ACTION ITEM
Write out the following data line for line, leaving out the pictures.

MATERIAL PROVIDED
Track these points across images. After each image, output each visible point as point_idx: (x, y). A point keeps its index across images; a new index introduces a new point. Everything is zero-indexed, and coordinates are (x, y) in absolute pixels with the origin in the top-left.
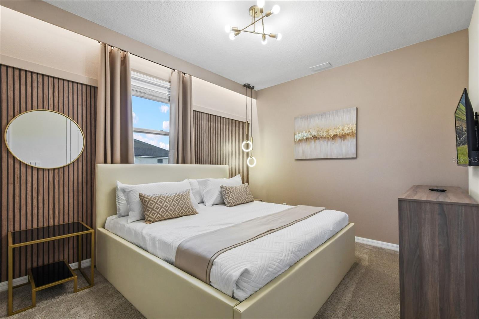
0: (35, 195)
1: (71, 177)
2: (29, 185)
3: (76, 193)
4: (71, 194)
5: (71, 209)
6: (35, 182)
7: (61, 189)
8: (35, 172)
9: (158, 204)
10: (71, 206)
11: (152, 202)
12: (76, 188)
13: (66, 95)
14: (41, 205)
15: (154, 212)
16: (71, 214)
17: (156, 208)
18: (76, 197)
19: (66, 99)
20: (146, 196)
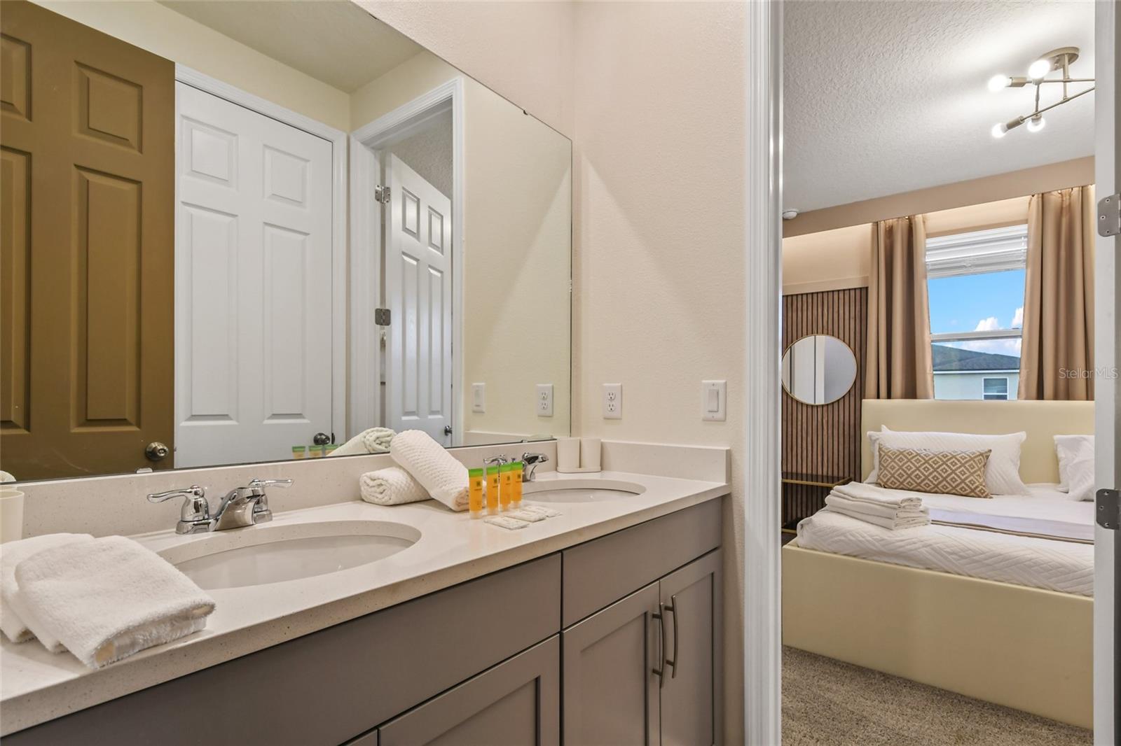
0: (804, 435)
1: (841, 417)
2: (799, 423)
3: (847, 440)
4: (841, 440)
5: (841, 459)
6: (804, 420)
7: (830, 431)
8: (805, 408)
9: (895, 462)
10: (841, 454)
11: (888, 458)
12: (846, 433)
13: (836, 310)
14: (810, 448)
15: (887, 473)
16: (841, 465)
17: (891, 468)
18: (847, 445)
19: (836, 315)
20: (883, 449)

RESPONSE TO THE EXERCISE
Track these points across images. After each image, output each visible point as point_idx: (x, y). A point keeps its index across images; a new index introduces a new point. Everything is zero-indexed, and coordinates are (x, y) in absolute pixels with the origin in the top-left.
0: (35, 195)
1: (71, 177)
2: (29, 185)
3: (76, 193)
4: (71, 194)
5: (71, 209)
6: (35, 182)
7: (61, 189)
8: (35, 172)
9: (158, 204)
10: (71, 206)
11: (152, 202)
12: (76, 188)
13: (66, 95)
14: (41, 205)
15: (154, 212)
16: (71, 214)
17: (156, 208)
18: (76, 197)
19: (66, 99)
20: (146, 196)
0: (804, 435)
1: (841, 417)
2: (799, 423)
3: (847, 440)
4: (841, 440)
5: (841, 459)
6: (804, 420)
7: (830, 431)
8: (805, 408)
9: (895, 462)
10: (841, 454)
11: (888, 458)
12: (846, 433)
13: (836, 310)
14: (810, 448)
15: (887, 473)
16: (841, 465)
17: (891, 468)
18: (847, 445)
19: (836, 315)
20: (883, 449)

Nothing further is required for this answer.